Enquanto isso, num sistema microscópico, um espermatozóide faceiro conta seus planos para um óvulo meio desconfiado:

- Pensa bem, agora que eu já tô aqui, vamos constituir uma família, construir um zigoto lindo. Reunir um monte de células e fazer aquela festa, depois é só ver nosso negócio crescendo, dando lucros, o que você acha? Hein!?

- Sei não. Tudo bem que eu tenho todo capital inicial, mas as informações que estou tendo do departamento administrativo não são as melhores. É meio arriscado na atual conjuntura da minha organização, tá me entendendo? E se no meio da produção de hormônios e tudo mais me acontece uma catástrofe e vai tudo por água abaixo. Tenho pensado muito nisso. Todos os meus acionistas estão com um pseudópodo atrás.

- Eu sei, eu sei. A situação tá difícil pra todo mundo, mas olha só a quantidade de informações que eu trago do meu cliente. Inteligência mediana espetacular, olhos azuis, o nariz eu deixo por sua conta e o corpo com alguma terceirização de serviços, conseguiremos milagres. Há de convir comigo que o nosso produto pode revolucionar uma geração, ainda mais se regularmos o tempo de produção... E aí!?

- Tá bom, vou fazer umas ligações e colocar em andamento o nosso projeto. O difícil mesmo vai ser convencer o sistema nervoso, mas deixa comigo. Trato feito.

Organismo conectado, futuro programado. Abre-se a câmera a nível macroscópico.

Plano geral. O casal inicial num corredor repleto de mulheres e algumas garotas. Corte em plano conjunto, rapaz com a garota:

- Você não está nervosa, está?

- Um pouco.

- ...E aqui não se pode fumar, que sufoco!! Mas tudo bem com você, olha se você quiser desistir, ainda está em tempo. Você quer?

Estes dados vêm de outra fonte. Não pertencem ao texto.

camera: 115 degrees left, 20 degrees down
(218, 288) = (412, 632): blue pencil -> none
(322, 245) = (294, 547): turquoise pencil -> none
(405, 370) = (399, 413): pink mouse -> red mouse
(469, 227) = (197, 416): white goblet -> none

- Não. Eu já decidi. Quer fazer o favor de ficar calmo!! Sou eu que vou lá dentro!!

- Pô! Se ao menos eu visse quem saísse de lá. Esse suspense da iminência do crime é que me mata!

- Ahn, ahn! Muito obrigado, não basta o nervosismo, agora somos assassinos!?

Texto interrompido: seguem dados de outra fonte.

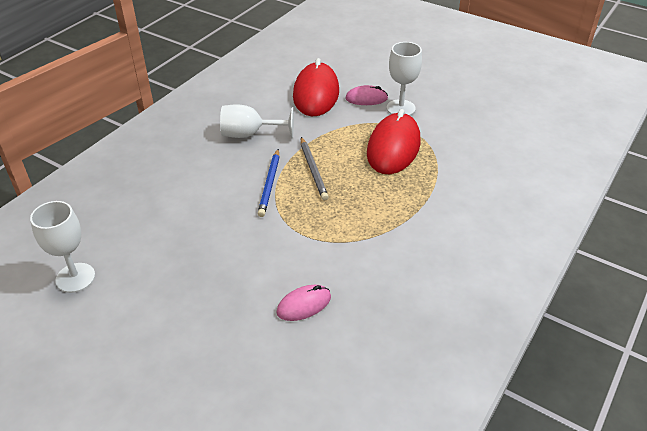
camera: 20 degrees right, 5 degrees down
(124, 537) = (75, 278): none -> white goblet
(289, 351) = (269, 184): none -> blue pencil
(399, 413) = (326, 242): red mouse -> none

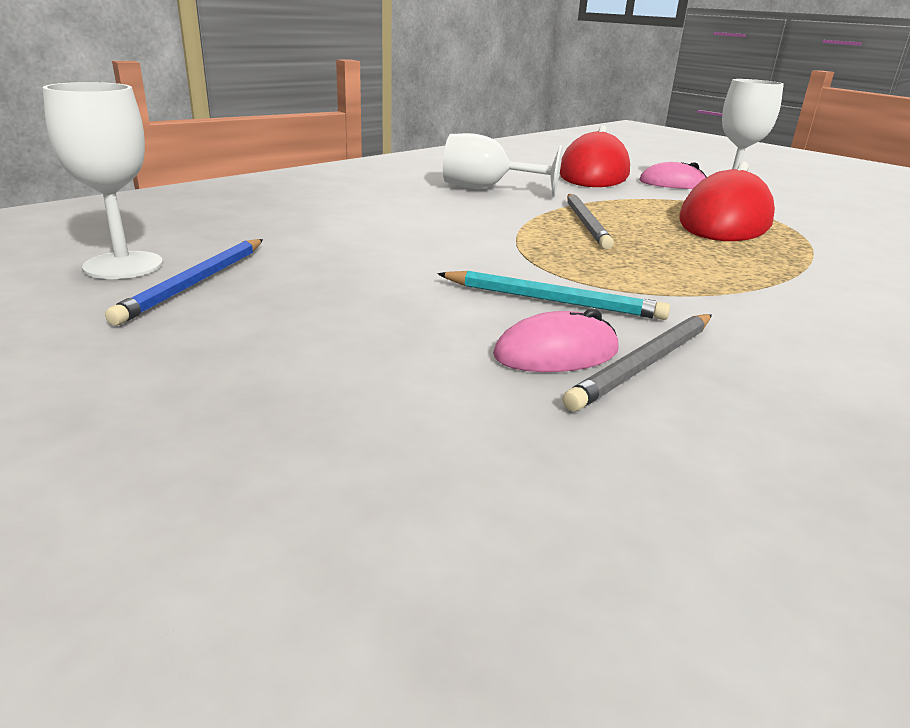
camera: 10 degrees right, 15 degrees down
(269, 184) = (509, 226): blue pencil -> blue pencil (196, 283)
(299, 260) = (552, 300): none -> turquoise pencil
(342, 303) = (645, 363): none -> grey pencil

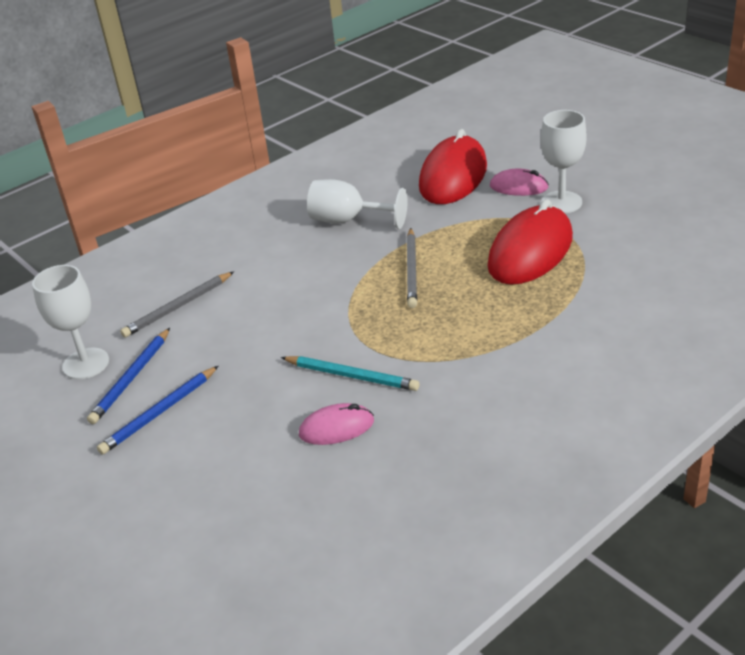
camera: 10 degrees right, 10 degrees up
(240, 320) = (159, 412): none -> blue pencil
(645, 363) = (385, 433): grey pencil -> grey pencil (178, 307)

- Não, Não... Desculpa, não foi isso que eu quis dizer... Olha lá, ela chamou teu número... Quer que eu vá junto, sei lá, segure tua mão... Pensa bem, ainda está em tempo. Você pode...

- Quer parar! Parece que a gente vai ter um bebê e não tirar um!!

O rapaz a abraça:

- Não fala assim... De alguma forma me perdoa... Boa sorte! Vai lá. Te espero na outra sala. Coragem!

E nas internas, a situação é meio desesperadora:

- Eu te disse, a conjuntura, estes tempos modernos, a invenção da pílula... Ai, ai, ai... Porque que eu fui te dar atenção. Tudo tinha que ser bem planejado, mas não, fizemos tudo nas coxas...

- Antes fosse!! Se fosse nas coxas, meu amigo, eu não estaria aqui, não é mesmo!? Os impulsos são foda.

"Vai lá!", eles dizem. "Não dá nada! Se der é bem pouquinho!", e agora isto, concordata e a demissão. Ou melhor a emissão. O mundo lá fora é cruel, camarada, e muito, muito frio.

- É eu sei... Bem, nos veremos em alguma parte da biosfera, quem sabe adubo ou...

Um barulho ensurdecedor de sucção. Fade in black.

Fade out. Plano geral em seqüência. Uma rua dorme tranquila enquanto cães vira-latas perpetuam sua espécie numa esquina.